Limitations and Exceptions: Ideally, industrial output should be measured through regular censuses and surveys of firms. But in most developing countries such surveys are infrequent, so earlier survey results must be extrapolated using an appropriate indicator. The choice of sampling unit, which may be the enterprise (where responses may be based on financial records) or the establishment (where production units may be recorded separately), also affects the quality of the data. Moreover, much industrial production is organized in unincorporated or owner-operated ventures that are not captured by surveys aimed at the formal sector. Even in large industries, where regular surveys are more likely, evasion of excise and other taxes and nondisclosure of income lower the estimates of value added. Such problems become more acute as countries move from state control of industry to private enterprise, because new firms and growing numbers of established firms fail to report. In accordance with the System of National Accounts, output should include all such unreported activity as well as the value of illegal activities and other unrecorded, informal, or small-scale operations. Data on these activities need to be collected using techniques other than conventional surveys of firms.

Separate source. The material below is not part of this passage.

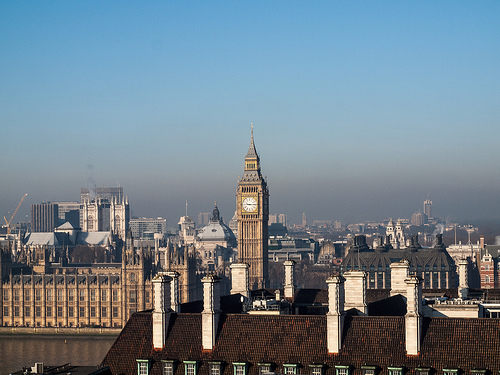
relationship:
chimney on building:
[342, 271, 369, 312] [94, 289, 494, 369]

Statistical Concept and Methodology: Gross domestic product (GDP) represents the sum of value added by all its producers. Value added is the value of the gross output of producers less the value of intermediate goods and services consumed in production, before accounting for consumption of fixed capital in production. The United Nations System of National Accounts calls for value added to be valued at either basic prices (excluding net taxes on products) or producer prices (including net taxes on products paid by producers but excluding sales or value added taxes). Both valuations exclude transport charges that are invoiced separately by producers. Total GDP is measured at purchaser prices. Value added by industry is normally measured at basic prices.

Aggregation method: Gap-filled total

Base Period: 2010

Periodicity: Annual

General Comments: Note: Data for OECD countries are based on ISIC, revision 4.